Carta pública ao tenente aragão, prisioneiro de guerra
Hermano neves
Data :
01/04/2015

Hermano Neves (1884-1929), jornalista e democrata, bateu-se pela vitória dos Aliados, defendendo a entrada de Portugal na Grande Guerra.


Carta publicada no folheto Fora da Lei! de 29 de abril de 1915 (fundado e dirigido por Hermano Neves e Herculano Nunes).

 
Carta publica ao tenente Francisco de Aragão Prisioneiro de Guerra, com 63 militares portugueses, na colonia alemã do Sudoeste Africano

 

Já no Sul de Angola, meu amigo, deixou de tremular a bandeira da nossa pátria. Por via de qualquer misterioso processo que constitue o que pomposamente se chama o segredo das chancelarias, essa região que você durante dias sem fim palmilhou á torreira do sol, que você, ao lado dos seus companheiros d' armas, com unhas e dentes defendeu, que você regou de suor e de sangue, essa boa terra portugueza, meu querido tenente, já não pertence a Portugal. Hão-de ter-lh'o dito por mais de uma vez, no seu exilio de soldado, esses soldados que o levaram. E você ha de por certo ter interrogado muita vez os seus pressentimentos, no apprehensivo anceio de conhecer o que se passa longe, muito longe, muito longe, para lá do mar, no encantado paiz onde se deixa um lar e uma família para se ir sofrer ou morrer a duas mil léguas de distancia.

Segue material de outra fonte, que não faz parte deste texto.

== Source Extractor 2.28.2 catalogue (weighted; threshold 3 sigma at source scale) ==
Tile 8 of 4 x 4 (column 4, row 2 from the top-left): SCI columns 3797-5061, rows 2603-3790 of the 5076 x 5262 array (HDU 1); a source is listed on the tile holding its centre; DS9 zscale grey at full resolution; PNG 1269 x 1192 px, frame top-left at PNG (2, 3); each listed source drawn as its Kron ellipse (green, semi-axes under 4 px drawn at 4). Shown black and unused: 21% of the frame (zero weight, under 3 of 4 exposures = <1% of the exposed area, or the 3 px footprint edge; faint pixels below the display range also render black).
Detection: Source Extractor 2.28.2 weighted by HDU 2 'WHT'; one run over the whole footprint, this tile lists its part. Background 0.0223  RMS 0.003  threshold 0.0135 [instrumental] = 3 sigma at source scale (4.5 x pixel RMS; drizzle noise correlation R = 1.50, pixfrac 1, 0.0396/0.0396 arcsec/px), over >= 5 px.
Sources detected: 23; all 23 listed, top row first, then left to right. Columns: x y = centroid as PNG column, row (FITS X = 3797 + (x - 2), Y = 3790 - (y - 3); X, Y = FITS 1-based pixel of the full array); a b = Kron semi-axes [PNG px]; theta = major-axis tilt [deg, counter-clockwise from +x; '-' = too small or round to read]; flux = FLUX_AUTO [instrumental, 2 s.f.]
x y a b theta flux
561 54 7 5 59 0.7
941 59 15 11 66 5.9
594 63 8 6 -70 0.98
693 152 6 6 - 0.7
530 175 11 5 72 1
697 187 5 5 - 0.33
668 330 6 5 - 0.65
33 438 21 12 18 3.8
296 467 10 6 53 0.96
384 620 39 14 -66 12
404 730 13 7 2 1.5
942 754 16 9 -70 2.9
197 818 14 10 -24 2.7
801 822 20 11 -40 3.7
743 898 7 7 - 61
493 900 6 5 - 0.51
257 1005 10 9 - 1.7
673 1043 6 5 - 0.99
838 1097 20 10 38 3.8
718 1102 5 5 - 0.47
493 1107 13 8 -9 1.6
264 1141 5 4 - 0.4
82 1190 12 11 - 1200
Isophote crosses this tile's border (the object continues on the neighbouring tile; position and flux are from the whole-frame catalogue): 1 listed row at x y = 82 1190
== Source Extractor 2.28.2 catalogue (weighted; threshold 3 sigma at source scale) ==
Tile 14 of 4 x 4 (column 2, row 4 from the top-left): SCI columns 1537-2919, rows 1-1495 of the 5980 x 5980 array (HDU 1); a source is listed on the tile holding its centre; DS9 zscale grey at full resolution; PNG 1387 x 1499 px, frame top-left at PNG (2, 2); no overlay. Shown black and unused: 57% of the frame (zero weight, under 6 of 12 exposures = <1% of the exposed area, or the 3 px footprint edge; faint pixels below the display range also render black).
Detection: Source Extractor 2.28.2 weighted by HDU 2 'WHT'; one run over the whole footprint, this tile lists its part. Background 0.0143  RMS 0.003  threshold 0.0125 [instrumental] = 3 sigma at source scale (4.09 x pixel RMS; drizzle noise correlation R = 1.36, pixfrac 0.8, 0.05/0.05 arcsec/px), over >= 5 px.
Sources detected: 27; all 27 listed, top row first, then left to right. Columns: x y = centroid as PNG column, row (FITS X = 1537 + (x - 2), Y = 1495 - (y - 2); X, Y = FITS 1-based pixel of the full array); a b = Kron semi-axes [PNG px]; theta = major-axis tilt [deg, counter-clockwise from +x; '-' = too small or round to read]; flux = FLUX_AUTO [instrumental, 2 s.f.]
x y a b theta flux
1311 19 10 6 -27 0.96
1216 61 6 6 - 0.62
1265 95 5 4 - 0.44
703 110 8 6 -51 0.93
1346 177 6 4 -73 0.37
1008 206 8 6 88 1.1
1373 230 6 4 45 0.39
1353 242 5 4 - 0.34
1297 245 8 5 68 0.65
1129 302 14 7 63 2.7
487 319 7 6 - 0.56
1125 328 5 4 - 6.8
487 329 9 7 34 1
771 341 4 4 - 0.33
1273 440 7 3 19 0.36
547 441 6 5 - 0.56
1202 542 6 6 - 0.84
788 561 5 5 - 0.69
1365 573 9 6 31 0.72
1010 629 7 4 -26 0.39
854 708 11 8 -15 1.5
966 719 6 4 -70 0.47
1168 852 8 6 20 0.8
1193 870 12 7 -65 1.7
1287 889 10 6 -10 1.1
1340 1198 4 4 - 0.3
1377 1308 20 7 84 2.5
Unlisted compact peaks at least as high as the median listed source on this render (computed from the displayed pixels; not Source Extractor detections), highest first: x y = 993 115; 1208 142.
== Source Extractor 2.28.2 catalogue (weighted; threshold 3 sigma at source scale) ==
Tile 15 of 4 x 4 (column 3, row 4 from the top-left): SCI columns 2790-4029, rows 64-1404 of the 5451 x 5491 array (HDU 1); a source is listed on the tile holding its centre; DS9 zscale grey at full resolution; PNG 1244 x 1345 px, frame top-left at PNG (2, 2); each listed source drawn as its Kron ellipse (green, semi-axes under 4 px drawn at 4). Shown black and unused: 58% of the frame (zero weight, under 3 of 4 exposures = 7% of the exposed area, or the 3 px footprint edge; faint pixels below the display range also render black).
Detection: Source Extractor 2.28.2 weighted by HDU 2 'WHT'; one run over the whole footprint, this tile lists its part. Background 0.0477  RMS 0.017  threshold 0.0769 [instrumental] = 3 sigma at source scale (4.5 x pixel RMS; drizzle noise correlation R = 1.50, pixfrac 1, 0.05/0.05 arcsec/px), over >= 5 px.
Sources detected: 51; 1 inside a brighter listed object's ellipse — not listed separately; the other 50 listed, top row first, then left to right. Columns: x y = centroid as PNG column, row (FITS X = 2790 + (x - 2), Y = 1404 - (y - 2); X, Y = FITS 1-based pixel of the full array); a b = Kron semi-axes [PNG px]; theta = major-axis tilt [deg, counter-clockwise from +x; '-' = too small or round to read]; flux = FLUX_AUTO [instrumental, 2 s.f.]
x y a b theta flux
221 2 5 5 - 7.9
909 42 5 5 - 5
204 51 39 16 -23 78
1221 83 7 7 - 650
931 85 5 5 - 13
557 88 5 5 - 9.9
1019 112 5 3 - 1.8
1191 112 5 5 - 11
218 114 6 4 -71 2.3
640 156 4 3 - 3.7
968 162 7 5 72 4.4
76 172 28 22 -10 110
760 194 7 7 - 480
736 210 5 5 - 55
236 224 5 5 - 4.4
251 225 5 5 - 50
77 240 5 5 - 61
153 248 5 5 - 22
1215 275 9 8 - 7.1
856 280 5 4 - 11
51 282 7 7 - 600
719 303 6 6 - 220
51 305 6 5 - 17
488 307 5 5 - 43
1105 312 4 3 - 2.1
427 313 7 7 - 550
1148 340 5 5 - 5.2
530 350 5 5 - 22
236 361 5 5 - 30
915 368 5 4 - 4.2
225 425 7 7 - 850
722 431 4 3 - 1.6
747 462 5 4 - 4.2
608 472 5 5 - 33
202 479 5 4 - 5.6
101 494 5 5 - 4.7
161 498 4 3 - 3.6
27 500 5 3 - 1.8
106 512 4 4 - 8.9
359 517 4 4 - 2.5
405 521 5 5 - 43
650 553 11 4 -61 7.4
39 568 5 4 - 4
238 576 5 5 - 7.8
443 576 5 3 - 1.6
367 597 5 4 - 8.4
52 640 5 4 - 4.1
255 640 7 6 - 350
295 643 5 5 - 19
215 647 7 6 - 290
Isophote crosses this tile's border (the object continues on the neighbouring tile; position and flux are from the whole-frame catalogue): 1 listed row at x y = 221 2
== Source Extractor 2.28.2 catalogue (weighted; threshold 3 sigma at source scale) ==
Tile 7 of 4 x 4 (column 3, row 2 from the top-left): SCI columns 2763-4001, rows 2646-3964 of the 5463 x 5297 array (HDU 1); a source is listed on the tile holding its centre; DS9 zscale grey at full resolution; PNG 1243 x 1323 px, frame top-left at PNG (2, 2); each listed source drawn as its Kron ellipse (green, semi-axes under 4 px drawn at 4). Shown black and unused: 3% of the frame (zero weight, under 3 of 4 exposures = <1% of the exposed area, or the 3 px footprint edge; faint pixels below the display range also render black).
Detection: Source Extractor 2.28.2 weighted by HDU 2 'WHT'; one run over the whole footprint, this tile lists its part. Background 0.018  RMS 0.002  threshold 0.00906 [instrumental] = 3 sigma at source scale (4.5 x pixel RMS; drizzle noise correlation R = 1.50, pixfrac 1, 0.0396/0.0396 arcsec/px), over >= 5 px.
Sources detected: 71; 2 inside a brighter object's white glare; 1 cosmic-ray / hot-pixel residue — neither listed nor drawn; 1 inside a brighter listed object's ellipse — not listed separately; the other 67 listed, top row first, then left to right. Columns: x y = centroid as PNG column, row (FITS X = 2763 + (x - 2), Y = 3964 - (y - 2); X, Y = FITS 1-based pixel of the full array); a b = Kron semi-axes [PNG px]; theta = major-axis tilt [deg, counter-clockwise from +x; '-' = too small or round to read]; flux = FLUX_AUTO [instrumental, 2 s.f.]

Aragão: você não sabe, e é tão cruel que o saiba, que quasi mais valera ter ficado n'aquella tragica manhã de Naulila, com o grande sorriso dos heroes e um fio de sangue a escorrer pelo canto do lábio. Você não sabe que ainda antes de terem cicatrizado os ferimentos recebidos em combate, ao passo que já corria de boca em boca a noticia da cilada onde de perto viu a morte e tanto outros dos seus camaradas a encontraram, o governo portuguez saudou, na pessoa do seu representante diplomatico – o Kaiser alemão, que fazia annos.

Não sabe você, prisioneiro de guerra após a lucta em que defendeu a integridade do nosso territorio contra o insulto de uma invasão, que essa invasão não existiu para os esfíngicos detentores do nosso destino politico, que esse insulto não foi um insulto, que esse combate não foi um combate, que os mortos, os feridos, os prisioneiros não são mortos, nem feridos nem prisioneiros d'uma guerra authentica e leal.

Para os dirigentes do nosso paiz, os senhores foram apenas victimas de um simples incidente de fronteira, de qualquer coisa de comparavel a uma rixa vulgar entre carabineiros e guarda-fiscaes. O Aragão e os seus sessenta e tres companheiros de exilio não são prisioneiros de guerra, pela simples razão de que não ha guerra. São – internados. É uma formula que sobresalta menos e não deixa também de corresponder á verdade.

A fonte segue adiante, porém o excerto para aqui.